Supplied records
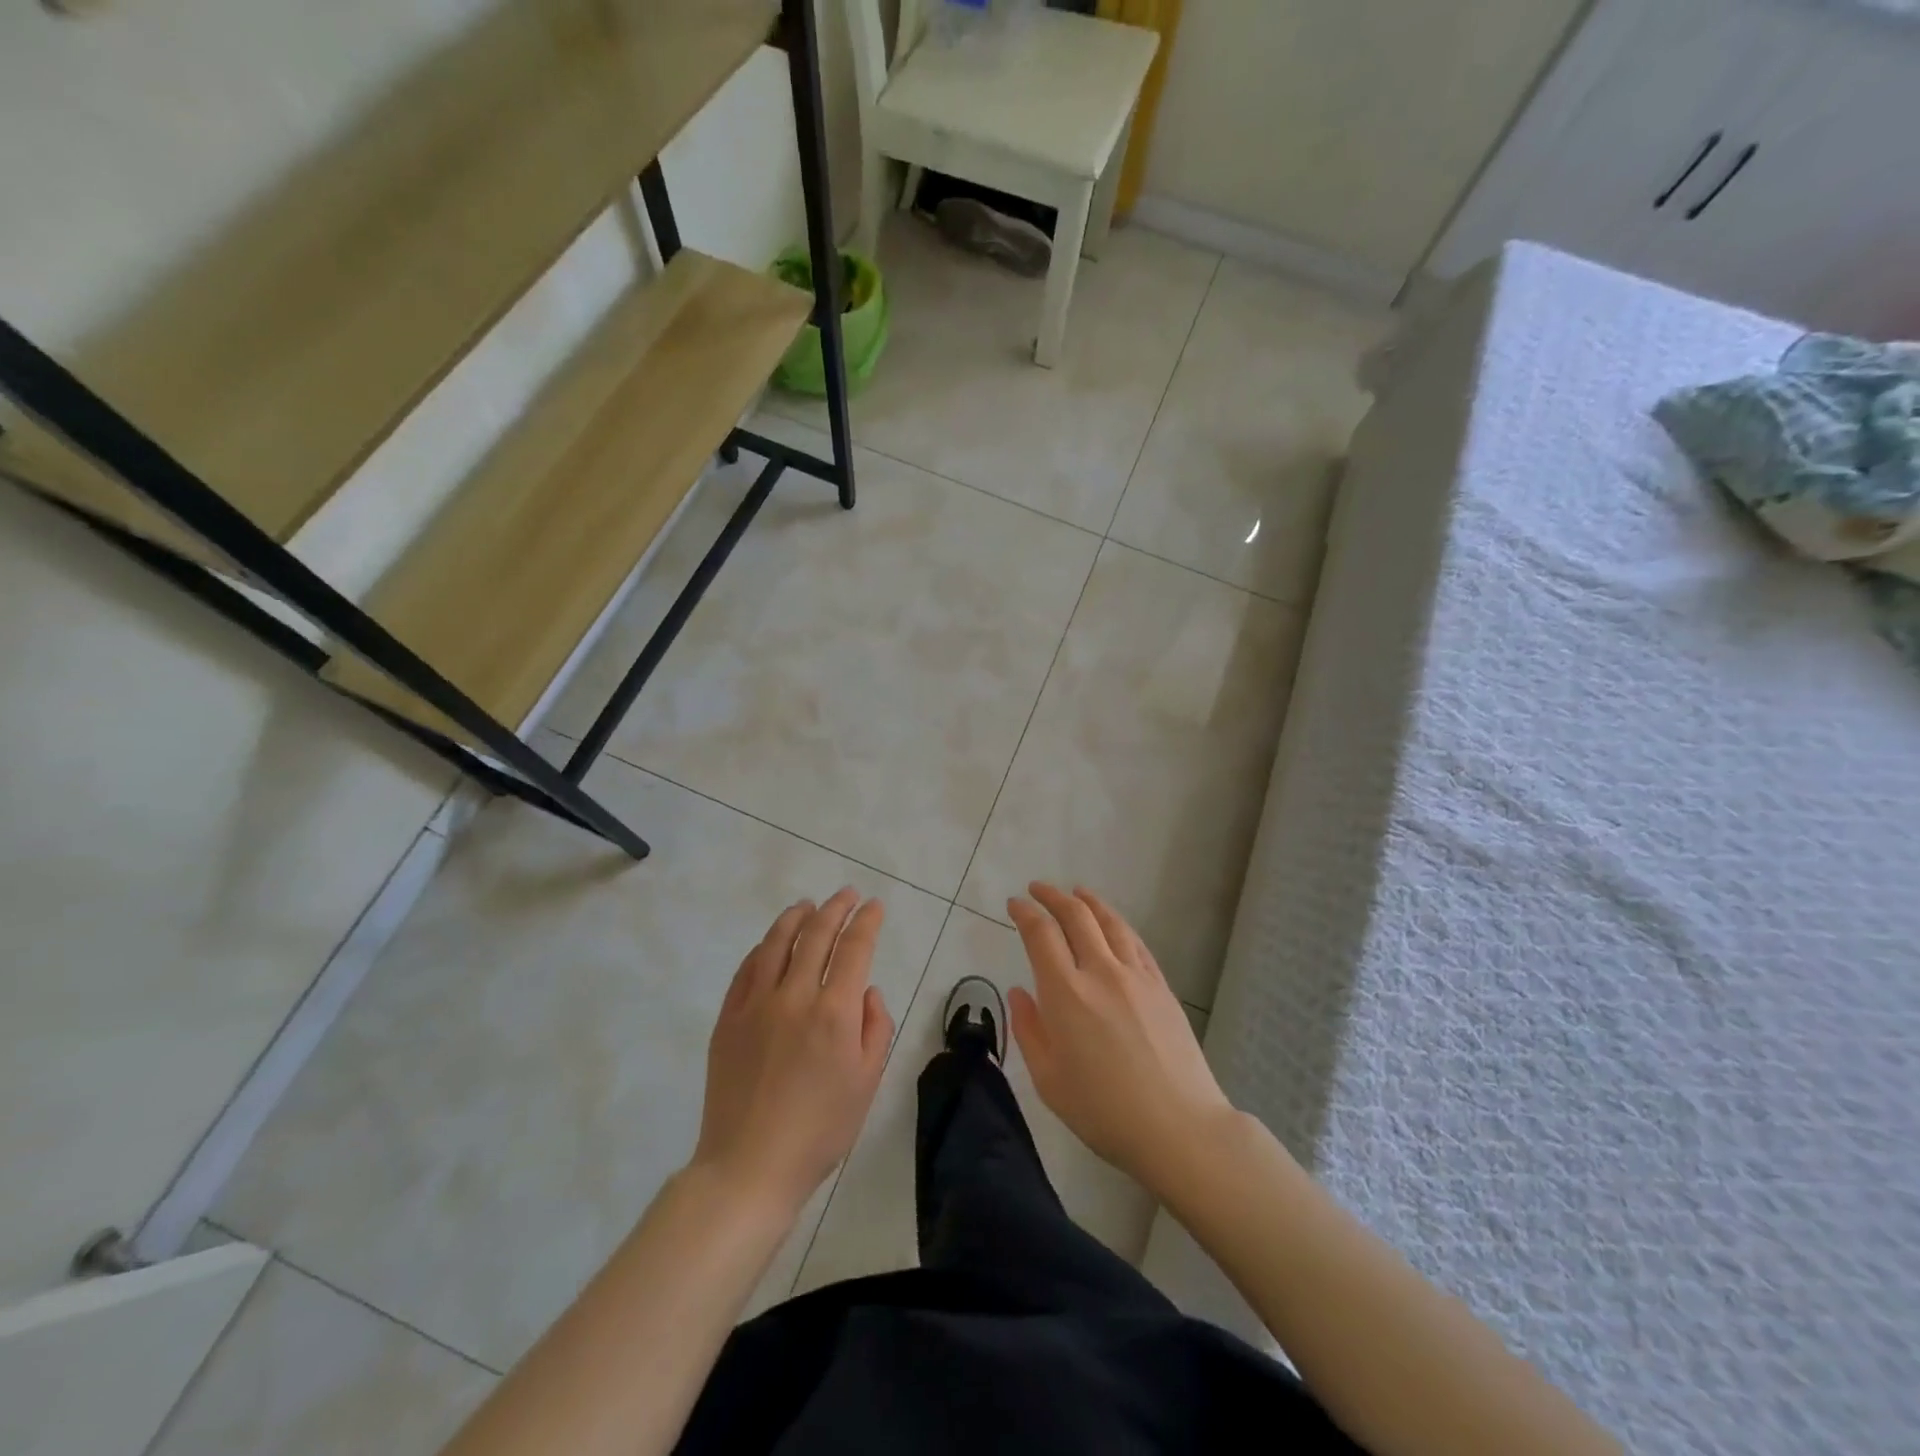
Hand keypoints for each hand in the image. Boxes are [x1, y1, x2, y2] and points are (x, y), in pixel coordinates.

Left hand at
...
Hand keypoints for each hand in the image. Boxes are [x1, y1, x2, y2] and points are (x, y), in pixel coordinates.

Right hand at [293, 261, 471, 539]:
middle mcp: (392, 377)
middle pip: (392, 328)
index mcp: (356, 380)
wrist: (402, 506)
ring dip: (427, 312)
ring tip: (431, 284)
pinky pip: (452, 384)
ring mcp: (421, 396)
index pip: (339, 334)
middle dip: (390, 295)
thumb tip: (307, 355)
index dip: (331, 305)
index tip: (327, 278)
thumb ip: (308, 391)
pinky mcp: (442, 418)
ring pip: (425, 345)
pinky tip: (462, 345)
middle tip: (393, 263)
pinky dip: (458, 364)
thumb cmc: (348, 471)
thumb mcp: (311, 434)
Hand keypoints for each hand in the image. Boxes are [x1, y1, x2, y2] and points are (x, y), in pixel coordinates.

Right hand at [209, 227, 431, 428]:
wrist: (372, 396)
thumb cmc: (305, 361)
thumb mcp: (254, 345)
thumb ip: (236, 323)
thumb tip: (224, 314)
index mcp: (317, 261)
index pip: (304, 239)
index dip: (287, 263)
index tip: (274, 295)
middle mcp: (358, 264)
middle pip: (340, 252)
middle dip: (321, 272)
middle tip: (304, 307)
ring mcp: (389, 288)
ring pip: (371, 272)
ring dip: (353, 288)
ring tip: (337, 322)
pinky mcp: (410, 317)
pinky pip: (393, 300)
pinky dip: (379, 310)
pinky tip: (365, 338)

What you should do
Gather from the entries above all lines that include the string "pinky".

Answer to this task
pinky pip: (452, 384)
pinky mcp: (442, 418)
pinky tip: (462, 345)
pinky dip: (458, 364)
pinky mcp: (410, 317)
pinky pip: (393, 300)
pinky dip: (379, 310)
pinky tip: (365, 338)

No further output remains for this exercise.